The Ministry of Health is seeking recommendations from the public for a new Medicinal Cannabis Scheme starting in 2020.
"I think it's one of those things when society becomes saturated with some things, slowly our views and viewpoints change," Smith said.
"Like in the 50's - homosexuality was the baddest thing ever but now because we've become basically saturated with this, I think we change."
One of the companies importing medicinal cannabis is Medleaf, founded by Courtney Letica who was inspired after seeing two family members battle debilitating illnesses.
"Grandad's been on a very high dose of what is called methotrexate, which is used for rheumatoid arthritis. It's an auto-immune suppressant, it's a chemo drug which is not brilliant," Letica said.
"He tried this oil, it got him to the point where he was able to completely stop all pharmaceutical medications. He was more active than we have seen him before, he was jumping, dancing, working on building sites with us, up and down the ladder at the age of 86."
But the Leticas weren't happy using the "green fairies" and wanted a legal marijuana supply.
That required a prescription from a medical specialist willing to go out on a limb - a marijuana limb that is relatively under-researched and heavily stigmatised after decades of "reefer madness".
There are two well-known cannabinoids found in marijuana - CBD which is claimed to have anti-inflammatory properties and can be prescribed by a GP, and THC which is said to offer pain relief and also is the one that makes smokers "high".
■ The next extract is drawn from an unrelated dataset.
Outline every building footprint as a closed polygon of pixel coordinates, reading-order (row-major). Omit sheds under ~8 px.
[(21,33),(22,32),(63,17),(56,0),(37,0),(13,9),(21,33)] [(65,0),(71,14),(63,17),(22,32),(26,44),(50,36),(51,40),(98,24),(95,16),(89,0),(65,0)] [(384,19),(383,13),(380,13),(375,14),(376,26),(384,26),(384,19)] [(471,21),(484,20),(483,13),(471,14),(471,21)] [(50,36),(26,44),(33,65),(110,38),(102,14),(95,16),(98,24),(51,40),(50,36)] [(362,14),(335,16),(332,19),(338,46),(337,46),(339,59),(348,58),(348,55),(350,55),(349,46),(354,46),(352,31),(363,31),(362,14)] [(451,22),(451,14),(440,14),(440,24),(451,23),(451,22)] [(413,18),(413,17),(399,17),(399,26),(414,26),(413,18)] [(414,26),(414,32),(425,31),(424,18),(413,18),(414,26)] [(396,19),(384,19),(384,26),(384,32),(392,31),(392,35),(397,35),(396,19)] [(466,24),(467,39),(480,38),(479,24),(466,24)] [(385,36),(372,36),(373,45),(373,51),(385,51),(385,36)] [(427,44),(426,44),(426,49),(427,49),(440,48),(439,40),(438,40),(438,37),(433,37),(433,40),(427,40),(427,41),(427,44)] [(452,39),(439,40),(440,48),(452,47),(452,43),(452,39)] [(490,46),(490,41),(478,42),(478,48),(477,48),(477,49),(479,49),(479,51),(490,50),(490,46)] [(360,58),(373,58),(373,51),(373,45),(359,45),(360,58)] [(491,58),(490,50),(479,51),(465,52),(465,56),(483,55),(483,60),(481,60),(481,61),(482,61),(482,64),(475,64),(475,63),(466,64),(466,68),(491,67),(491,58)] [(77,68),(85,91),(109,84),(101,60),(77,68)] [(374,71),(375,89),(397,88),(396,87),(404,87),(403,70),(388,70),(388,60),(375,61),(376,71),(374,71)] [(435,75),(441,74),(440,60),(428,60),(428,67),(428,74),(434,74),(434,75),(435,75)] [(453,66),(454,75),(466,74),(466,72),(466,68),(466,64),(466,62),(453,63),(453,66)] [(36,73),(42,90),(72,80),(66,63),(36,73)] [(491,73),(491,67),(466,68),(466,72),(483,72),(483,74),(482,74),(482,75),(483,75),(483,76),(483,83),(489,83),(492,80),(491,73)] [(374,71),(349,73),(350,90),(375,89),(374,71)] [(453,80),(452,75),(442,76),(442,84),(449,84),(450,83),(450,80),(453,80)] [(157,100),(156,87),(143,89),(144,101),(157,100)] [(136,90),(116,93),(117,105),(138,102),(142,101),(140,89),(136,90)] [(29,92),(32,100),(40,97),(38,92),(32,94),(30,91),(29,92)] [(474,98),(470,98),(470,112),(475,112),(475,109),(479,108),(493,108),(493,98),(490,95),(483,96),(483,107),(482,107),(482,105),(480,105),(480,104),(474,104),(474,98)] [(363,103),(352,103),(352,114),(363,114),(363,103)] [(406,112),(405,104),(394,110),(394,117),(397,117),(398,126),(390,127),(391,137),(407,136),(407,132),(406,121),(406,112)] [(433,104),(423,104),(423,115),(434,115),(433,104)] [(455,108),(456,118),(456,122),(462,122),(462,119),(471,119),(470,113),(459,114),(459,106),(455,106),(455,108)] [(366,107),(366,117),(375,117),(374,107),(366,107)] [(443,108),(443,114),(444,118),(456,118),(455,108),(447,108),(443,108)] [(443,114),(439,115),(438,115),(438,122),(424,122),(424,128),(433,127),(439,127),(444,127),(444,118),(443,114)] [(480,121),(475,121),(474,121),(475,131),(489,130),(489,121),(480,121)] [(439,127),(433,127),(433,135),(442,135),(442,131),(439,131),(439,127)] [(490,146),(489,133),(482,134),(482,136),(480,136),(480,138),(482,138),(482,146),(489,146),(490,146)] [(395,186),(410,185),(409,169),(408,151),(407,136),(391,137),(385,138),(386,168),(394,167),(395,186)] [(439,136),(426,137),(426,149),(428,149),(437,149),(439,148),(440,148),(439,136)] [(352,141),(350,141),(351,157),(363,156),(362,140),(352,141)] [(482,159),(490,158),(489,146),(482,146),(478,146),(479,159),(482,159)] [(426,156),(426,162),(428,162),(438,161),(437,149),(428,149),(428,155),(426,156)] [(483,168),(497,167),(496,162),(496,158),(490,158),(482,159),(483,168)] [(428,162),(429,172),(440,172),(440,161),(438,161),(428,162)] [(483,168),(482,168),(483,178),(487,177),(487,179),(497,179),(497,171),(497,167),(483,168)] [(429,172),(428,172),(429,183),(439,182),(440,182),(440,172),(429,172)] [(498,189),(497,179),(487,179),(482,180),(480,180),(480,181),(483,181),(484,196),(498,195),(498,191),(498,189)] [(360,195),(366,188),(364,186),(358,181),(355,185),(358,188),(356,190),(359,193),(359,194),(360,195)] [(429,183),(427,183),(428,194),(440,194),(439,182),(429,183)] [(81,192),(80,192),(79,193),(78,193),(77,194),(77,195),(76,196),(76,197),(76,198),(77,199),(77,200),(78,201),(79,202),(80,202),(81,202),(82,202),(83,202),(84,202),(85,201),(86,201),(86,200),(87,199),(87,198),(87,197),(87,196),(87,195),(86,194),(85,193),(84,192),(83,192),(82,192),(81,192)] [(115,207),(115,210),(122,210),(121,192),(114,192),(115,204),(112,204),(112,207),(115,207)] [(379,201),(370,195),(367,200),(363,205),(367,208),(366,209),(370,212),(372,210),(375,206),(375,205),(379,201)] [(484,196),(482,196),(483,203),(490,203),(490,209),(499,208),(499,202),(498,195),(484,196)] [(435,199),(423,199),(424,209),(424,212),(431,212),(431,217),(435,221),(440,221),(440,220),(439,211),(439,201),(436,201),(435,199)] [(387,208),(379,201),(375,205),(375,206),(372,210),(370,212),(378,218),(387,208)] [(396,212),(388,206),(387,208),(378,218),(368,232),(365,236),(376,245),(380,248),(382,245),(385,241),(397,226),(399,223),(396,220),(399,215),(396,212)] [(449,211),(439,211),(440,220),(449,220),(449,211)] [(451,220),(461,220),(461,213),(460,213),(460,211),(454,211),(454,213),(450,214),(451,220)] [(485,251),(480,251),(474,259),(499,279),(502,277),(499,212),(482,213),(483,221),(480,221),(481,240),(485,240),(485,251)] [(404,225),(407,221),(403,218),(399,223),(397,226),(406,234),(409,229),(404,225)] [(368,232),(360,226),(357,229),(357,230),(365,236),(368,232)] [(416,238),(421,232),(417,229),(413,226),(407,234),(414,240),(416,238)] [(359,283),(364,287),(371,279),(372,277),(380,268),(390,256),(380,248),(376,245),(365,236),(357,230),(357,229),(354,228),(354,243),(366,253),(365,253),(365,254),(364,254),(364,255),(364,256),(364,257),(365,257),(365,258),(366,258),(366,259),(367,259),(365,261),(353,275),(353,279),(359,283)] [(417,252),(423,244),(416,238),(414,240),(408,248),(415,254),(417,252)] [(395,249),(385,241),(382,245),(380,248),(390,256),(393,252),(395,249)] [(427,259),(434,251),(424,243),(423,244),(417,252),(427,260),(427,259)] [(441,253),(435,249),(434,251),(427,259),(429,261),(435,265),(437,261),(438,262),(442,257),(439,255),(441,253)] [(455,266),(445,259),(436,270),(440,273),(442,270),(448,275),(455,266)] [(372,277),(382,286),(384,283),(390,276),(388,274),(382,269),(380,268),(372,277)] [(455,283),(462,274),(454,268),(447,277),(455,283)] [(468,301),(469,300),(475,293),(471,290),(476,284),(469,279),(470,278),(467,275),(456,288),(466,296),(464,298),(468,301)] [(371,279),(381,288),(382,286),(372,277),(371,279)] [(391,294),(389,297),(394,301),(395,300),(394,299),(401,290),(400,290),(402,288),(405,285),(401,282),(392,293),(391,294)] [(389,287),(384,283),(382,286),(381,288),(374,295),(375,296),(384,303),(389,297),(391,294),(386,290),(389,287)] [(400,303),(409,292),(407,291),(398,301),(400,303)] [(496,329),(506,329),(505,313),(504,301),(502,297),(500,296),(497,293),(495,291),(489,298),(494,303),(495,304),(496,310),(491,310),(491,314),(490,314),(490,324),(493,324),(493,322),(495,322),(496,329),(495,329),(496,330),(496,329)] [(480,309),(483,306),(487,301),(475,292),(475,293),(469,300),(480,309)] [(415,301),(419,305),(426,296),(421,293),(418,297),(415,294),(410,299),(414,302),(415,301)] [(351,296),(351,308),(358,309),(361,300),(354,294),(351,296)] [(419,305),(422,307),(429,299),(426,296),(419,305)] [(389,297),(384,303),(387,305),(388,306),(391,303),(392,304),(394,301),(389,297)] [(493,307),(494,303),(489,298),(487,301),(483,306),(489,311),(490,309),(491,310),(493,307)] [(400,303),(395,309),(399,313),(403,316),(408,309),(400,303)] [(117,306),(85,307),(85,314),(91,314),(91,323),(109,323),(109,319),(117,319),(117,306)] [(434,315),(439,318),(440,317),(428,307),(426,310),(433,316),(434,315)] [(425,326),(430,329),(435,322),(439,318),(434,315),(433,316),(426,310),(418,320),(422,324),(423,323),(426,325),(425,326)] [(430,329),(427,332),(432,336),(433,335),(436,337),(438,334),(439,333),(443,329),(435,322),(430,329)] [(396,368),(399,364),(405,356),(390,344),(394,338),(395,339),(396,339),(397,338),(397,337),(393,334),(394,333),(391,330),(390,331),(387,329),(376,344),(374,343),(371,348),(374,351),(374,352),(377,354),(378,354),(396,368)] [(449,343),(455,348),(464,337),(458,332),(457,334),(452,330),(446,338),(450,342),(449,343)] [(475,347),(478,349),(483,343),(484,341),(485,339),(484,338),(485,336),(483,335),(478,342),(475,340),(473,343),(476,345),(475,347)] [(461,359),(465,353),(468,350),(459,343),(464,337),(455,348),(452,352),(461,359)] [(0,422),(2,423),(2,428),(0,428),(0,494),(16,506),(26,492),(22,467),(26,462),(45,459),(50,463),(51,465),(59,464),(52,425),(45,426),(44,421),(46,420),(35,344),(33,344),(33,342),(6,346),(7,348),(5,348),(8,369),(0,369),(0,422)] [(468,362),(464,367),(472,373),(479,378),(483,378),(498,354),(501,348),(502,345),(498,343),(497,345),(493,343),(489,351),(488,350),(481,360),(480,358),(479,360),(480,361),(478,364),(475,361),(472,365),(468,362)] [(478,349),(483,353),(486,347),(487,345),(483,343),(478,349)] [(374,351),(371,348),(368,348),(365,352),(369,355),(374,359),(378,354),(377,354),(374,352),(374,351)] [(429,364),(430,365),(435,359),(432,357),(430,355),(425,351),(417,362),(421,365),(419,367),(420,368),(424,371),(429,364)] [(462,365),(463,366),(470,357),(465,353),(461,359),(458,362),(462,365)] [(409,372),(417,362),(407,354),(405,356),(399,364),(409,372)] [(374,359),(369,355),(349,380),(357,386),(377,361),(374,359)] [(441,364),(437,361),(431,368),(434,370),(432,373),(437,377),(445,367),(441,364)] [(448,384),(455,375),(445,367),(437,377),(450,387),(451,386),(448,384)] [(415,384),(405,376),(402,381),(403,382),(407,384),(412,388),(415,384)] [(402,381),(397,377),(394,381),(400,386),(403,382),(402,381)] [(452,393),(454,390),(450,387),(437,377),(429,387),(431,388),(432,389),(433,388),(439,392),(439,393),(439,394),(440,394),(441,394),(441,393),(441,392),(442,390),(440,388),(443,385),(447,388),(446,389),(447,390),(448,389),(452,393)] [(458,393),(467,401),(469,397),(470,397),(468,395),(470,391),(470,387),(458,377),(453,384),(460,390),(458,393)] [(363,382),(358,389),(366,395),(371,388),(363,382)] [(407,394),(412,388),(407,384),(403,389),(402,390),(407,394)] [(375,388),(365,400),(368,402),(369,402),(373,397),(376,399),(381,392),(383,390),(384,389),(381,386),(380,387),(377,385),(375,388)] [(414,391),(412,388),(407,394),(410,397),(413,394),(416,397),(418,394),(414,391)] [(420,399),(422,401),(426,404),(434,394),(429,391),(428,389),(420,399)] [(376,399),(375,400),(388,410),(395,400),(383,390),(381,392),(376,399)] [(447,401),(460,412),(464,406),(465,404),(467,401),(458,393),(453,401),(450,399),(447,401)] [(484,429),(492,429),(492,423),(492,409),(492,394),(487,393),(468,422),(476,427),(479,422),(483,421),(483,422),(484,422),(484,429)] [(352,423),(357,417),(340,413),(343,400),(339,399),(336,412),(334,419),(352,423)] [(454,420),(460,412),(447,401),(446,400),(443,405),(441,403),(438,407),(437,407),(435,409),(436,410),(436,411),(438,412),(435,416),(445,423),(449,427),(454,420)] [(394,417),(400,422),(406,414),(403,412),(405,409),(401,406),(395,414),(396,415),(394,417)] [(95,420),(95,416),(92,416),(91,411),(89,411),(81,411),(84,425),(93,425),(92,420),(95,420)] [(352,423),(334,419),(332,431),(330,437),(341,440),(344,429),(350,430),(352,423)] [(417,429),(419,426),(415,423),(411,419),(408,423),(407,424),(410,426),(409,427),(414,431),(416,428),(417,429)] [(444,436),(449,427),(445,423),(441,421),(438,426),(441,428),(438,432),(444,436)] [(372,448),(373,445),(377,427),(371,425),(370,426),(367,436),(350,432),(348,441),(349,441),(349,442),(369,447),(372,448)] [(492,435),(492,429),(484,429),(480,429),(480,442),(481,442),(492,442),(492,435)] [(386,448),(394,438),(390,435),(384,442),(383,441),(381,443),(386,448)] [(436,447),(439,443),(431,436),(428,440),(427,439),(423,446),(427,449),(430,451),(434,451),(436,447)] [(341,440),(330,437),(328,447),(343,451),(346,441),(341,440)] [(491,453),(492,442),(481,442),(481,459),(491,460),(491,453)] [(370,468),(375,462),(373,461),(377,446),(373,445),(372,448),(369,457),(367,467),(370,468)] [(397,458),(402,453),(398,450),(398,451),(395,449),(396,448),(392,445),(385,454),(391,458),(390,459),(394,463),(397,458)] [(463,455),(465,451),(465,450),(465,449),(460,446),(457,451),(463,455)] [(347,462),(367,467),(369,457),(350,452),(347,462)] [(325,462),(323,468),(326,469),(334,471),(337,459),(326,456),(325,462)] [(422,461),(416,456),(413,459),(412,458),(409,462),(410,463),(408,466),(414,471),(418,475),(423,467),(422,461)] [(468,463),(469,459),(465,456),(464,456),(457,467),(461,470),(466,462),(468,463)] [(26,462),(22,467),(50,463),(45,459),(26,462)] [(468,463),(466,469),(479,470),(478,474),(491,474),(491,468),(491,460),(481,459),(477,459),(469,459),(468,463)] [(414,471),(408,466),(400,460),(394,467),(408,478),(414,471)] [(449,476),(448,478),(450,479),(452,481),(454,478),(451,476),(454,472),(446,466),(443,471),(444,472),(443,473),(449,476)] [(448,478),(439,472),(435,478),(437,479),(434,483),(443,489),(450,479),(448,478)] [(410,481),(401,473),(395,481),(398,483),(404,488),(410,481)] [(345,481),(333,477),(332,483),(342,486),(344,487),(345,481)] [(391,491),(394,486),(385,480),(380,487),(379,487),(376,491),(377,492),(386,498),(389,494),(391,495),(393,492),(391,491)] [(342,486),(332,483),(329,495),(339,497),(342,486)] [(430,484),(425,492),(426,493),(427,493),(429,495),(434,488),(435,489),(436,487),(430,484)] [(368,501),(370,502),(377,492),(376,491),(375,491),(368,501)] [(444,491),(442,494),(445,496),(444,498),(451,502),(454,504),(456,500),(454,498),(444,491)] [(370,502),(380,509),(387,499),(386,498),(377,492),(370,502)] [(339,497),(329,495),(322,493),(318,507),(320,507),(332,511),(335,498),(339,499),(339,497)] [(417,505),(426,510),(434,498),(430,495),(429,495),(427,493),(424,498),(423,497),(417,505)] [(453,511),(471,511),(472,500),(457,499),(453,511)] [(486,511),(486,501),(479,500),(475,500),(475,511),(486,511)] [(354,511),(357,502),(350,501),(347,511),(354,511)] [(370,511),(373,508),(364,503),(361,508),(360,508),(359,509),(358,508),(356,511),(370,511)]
Because of that high, marijuana is easily found in most social circles across New Zealand.
But finding a specialist to prescribe the legal version took the Leticas two years.
"We were able to get him THC mixed with CBD," Letica said.
"The benefit of that is if you carry CBD as an anti-psychotic in the same or similar ratio to THC, it will counteract the psychotropic or high effect you'd normally be used to, so you can actually then take THC with the same amount of CBD and be healthy and not high."
In the course of those two years, Letica read a lot of research revealing the extraordinary way cannabis interacts with our bodies.
"Cannabis is a product that basically humans produce within themselves through the endocannabanoid system. We produce our own cannabinoids," he said.
"The cannabis plant is a plant that just so happens to react with the largest receptor system known in the human body which is our endocannibanoid system.
"The receptors act as a lock and the CBD as a key and they go in and they basically stimulate this endocannabanoid system to help with things such as pain, inflammation, nausea...
"They trigger our own receptor system to react and react harder and also release our own endocannabinoids itself."
Medleaf imports CBD lozenges and dropper products that are already available through GPs and it hopes to launch THC and combined products in New Zealand later this year once changes to the law have been passed.
It's a legal step that is highly anticipated by many pain sufferers across New Zealand including Smith in New Plymouth.
"I think Chloe [Swarbrick] is doing a fantastic job at portraying each side of it," Smith said.
"She's said she doesn't like drugs herself but it's not a drug issue it's a health issue.